Excerpted text
_ _ _ _ _ _ _

Your local grocers may not be entirely motivated by concern for the environment when they urge you to bring cloth bags to carry home your purchases. It turns out that plastic bags cost nearly two cents each. The useful, versatile paper bags (let me reveal my bias early) cost a nickel each.
These figures were revealed this week in a Wall Street Journal article explaining how Supervalu (the company that runs the Jewel chain here in Chicago) is training its employees to use fewer bags when packing groceries. The WSJ article even had this handy chart showing how things are to be done.
It turns out that those pennies and nickels add up: Since Supervalu initiated these changes in mid-2009, the linked Journal article says, "it has boosted its average items per bag about 5%, saving $4 million to $6 million annually even as prices for plastic bags have climbed."
Baggers at grocery stores have been automatically using plastic instead of paper for some time unless the customer asks quickly (as the Journal article confirms) -- but I'm not sure why.
Both paper and plastic bags can be recycled but, in a landfill, plastic is forever.

_ _ _ _ _ _ _

(Collected data)

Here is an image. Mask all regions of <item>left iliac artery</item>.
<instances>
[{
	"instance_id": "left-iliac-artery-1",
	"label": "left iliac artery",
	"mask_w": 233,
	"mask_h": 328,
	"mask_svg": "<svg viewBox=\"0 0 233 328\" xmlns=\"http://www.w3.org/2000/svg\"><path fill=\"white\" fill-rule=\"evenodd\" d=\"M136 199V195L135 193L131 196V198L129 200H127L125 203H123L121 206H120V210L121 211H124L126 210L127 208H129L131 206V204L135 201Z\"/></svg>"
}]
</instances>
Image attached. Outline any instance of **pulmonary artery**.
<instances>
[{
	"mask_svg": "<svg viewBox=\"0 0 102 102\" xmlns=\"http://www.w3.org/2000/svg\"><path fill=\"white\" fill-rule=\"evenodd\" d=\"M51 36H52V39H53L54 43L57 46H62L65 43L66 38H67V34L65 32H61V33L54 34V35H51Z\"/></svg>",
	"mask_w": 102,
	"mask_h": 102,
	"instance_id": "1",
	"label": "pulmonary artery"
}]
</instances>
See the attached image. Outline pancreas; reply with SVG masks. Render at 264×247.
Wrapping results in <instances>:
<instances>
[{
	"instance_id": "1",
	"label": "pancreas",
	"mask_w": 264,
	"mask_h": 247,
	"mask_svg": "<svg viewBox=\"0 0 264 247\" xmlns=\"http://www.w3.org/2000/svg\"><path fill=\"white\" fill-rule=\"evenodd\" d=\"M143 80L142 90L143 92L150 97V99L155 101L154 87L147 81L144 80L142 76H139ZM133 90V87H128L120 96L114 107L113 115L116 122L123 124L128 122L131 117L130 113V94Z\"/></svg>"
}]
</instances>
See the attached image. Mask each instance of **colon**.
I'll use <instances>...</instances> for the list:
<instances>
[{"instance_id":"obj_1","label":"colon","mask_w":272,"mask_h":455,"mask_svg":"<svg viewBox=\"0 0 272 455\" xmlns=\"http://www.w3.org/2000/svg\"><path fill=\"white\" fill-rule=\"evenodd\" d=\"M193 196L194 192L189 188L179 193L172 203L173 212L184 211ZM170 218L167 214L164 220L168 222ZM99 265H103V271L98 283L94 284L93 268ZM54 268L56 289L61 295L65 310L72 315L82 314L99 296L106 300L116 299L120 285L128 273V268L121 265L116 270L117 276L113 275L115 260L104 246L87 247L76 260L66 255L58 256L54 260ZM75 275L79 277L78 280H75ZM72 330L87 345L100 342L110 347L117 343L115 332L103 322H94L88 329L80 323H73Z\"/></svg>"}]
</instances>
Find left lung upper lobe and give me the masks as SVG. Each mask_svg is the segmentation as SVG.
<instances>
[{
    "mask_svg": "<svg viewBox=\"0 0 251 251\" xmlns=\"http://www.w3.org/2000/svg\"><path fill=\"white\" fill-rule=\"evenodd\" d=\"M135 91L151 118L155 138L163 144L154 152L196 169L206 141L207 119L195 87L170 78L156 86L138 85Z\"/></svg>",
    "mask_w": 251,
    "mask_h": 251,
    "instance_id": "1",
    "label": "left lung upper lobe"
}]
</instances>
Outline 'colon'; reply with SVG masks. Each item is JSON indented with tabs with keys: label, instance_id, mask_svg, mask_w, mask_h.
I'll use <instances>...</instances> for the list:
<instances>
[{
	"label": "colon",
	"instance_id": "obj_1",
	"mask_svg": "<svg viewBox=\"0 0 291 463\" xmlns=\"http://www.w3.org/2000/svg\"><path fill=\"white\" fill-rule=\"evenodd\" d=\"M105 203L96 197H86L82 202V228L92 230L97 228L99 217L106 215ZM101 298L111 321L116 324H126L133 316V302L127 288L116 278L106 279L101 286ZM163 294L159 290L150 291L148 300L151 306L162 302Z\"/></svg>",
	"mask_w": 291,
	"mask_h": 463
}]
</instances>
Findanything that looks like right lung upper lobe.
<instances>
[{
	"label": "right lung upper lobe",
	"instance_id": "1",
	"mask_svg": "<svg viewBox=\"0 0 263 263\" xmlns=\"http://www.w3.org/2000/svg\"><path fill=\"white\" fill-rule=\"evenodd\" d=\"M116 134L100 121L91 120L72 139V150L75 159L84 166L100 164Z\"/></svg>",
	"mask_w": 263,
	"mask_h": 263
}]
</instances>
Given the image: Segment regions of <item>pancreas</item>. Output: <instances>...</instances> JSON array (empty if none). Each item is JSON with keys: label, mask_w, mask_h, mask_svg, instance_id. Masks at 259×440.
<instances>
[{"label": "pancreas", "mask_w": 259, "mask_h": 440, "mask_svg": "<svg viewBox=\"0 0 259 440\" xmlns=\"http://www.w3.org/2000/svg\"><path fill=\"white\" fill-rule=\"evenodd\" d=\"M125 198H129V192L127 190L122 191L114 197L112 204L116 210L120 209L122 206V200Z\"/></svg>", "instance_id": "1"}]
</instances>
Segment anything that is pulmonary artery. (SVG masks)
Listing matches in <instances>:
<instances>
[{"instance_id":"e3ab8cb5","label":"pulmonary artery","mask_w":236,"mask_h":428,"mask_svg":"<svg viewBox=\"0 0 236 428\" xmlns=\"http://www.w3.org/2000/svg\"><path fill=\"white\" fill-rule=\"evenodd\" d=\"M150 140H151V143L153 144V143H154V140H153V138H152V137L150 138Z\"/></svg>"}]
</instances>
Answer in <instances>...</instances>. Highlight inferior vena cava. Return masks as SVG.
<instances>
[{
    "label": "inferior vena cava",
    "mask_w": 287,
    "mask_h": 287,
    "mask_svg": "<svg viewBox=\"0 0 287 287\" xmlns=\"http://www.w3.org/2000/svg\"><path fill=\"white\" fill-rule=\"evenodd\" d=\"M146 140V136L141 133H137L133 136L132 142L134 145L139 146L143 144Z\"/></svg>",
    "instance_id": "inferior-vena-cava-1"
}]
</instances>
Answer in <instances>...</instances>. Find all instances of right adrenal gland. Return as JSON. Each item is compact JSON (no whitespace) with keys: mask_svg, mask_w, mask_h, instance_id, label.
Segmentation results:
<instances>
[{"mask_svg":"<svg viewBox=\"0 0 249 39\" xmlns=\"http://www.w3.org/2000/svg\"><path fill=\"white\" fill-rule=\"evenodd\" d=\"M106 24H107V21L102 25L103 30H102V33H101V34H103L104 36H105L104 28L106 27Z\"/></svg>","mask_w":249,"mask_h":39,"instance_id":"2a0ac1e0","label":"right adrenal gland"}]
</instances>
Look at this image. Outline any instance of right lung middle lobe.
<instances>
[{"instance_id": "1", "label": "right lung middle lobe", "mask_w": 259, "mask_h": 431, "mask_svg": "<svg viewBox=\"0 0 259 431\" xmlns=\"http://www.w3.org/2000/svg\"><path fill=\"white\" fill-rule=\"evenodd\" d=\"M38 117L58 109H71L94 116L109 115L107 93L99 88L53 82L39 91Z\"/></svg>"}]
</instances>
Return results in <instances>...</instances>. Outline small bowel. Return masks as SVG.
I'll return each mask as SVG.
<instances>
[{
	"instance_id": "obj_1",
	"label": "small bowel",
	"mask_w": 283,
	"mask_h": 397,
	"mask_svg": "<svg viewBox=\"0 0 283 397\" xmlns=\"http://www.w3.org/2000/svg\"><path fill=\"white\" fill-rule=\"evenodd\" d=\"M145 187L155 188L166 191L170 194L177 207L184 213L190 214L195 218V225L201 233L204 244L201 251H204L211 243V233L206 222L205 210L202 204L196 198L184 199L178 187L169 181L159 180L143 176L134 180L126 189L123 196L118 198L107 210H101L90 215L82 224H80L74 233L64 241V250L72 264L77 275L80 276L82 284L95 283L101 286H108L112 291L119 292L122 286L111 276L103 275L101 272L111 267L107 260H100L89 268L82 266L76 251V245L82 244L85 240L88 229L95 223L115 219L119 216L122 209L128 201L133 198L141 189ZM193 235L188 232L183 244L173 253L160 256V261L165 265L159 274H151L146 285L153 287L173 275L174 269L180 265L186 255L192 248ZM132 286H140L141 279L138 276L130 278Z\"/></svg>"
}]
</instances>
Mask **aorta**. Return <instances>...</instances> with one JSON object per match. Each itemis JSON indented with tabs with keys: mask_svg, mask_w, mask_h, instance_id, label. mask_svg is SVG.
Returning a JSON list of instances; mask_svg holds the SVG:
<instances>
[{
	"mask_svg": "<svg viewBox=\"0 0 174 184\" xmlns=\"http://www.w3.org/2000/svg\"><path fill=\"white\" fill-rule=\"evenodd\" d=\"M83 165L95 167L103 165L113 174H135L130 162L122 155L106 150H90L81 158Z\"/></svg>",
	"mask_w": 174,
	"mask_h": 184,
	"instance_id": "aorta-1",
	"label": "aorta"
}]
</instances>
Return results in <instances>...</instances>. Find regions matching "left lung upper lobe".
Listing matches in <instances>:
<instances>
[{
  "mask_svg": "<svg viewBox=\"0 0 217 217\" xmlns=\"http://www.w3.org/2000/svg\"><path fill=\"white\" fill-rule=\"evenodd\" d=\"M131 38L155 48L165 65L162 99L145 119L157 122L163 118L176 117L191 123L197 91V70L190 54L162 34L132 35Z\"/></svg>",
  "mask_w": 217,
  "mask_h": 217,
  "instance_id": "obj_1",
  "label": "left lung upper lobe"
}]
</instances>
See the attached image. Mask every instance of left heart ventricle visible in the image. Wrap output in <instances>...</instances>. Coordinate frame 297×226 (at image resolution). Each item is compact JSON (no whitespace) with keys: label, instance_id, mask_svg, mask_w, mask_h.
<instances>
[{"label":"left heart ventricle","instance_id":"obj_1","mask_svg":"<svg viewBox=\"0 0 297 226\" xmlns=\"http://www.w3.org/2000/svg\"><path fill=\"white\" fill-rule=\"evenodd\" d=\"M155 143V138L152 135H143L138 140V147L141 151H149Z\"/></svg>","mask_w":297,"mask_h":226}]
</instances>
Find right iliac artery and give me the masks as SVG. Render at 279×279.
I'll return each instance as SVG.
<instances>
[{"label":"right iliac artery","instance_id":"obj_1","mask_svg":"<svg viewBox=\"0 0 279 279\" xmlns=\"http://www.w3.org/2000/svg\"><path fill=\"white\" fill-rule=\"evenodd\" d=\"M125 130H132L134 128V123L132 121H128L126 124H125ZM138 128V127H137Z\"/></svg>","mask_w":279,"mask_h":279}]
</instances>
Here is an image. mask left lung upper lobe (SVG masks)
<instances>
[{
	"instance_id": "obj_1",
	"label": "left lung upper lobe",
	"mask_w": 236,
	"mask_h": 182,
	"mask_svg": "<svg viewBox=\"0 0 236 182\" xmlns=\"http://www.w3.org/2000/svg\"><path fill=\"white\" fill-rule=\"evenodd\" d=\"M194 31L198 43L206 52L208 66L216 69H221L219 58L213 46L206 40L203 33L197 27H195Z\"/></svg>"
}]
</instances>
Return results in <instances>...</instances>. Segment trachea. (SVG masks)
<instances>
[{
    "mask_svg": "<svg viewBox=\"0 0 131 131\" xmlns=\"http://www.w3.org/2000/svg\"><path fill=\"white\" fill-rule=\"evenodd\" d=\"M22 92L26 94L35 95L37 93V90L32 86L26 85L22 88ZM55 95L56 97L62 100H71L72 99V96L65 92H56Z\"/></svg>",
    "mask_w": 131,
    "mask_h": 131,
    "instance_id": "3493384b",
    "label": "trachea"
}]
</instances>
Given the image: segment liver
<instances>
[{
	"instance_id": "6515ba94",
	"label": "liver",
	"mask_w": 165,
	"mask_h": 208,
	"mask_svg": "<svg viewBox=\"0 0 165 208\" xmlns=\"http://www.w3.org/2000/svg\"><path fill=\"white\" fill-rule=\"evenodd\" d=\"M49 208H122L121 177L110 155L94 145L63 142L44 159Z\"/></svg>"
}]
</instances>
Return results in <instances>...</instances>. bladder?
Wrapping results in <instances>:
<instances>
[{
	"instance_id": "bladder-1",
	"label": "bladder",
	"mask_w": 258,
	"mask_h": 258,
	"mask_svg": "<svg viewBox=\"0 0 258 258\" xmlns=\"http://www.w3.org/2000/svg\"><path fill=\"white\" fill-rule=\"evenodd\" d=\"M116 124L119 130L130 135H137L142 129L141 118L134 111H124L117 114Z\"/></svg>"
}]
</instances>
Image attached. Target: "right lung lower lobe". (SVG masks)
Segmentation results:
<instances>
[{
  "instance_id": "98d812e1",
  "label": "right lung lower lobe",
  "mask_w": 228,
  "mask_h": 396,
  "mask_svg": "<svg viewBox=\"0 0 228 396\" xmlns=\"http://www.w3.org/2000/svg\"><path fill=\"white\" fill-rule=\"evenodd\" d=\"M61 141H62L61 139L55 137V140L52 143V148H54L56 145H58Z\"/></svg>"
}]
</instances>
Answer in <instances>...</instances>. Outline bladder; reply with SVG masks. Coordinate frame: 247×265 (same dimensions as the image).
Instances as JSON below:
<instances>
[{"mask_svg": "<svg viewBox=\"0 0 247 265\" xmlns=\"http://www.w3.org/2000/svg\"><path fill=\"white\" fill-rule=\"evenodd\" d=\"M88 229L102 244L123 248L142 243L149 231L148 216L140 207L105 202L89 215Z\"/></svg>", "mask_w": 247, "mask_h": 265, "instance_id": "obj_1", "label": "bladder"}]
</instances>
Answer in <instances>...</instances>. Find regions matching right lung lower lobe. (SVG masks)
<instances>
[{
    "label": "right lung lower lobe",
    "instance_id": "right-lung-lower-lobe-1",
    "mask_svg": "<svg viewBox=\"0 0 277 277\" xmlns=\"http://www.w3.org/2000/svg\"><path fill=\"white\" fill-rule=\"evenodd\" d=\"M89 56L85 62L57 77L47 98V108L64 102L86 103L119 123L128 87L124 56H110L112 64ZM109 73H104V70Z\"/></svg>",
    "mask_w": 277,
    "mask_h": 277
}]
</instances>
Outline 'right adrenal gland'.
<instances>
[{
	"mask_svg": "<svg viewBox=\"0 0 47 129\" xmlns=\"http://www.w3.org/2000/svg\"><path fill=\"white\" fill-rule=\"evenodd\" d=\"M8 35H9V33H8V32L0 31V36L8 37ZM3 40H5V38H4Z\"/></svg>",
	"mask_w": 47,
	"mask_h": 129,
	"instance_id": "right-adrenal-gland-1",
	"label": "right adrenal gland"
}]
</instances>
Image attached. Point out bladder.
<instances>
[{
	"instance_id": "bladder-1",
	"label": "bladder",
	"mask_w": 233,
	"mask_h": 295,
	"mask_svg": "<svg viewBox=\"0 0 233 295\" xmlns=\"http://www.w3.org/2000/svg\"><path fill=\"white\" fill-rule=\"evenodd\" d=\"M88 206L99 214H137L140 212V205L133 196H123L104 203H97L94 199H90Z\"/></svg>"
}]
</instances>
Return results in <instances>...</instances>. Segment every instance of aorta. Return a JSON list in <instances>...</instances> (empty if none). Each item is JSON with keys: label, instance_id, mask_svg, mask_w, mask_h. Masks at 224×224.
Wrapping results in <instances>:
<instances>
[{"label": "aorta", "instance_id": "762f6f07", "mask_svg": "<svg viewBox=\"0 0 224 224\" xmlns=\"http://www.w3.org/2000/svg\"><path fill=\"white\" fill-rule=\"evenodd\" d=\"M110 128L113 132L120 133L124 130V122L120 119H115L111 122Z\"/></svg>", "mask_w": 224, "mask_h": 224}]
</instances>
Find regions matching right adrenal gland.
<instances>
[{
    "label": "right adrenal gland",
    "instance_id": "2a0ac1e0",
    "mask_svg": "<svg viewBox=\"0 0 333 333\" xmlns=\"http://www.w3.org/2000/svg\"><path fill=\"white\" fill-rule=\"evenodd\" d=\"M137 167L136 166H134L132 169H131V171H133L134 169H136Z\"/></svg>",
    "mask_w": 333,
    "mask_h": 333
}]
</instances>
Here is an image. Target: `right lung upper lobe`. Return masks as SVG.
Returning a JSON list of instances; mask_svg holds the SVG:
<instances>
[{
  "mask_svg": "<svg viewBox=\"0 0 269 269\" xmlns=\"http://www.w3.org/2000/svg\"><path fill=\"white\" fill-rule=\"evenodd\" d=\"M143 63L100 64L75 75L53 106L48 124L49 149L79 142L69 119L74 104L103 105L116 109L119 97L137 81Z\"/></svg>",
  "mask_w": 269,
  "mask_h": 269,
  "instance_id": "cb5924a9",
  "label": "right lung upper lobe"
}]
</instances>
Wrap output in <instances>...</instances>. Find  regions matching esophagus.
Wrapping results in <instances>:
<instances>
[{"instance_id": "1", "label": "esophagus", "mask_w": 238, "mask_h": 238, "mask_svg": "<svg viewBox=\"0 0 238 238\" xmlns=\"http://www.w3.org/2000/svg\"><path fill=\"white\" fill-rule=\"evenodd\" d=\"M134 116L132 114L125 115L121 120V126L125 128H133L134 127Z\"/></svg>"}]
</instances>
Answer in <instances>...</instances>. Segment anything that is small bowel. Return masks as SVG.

_ _ _ _ _ _ _

Directions
A - Name every company or news publication mentioned in the grocery bag text.
B - According to the grocery bag text, how much does each paper bag cost?
None of the listing is needed.

Answers in order
A - Wall Street Journal, Supervalu, Jewel

B - A nickel each.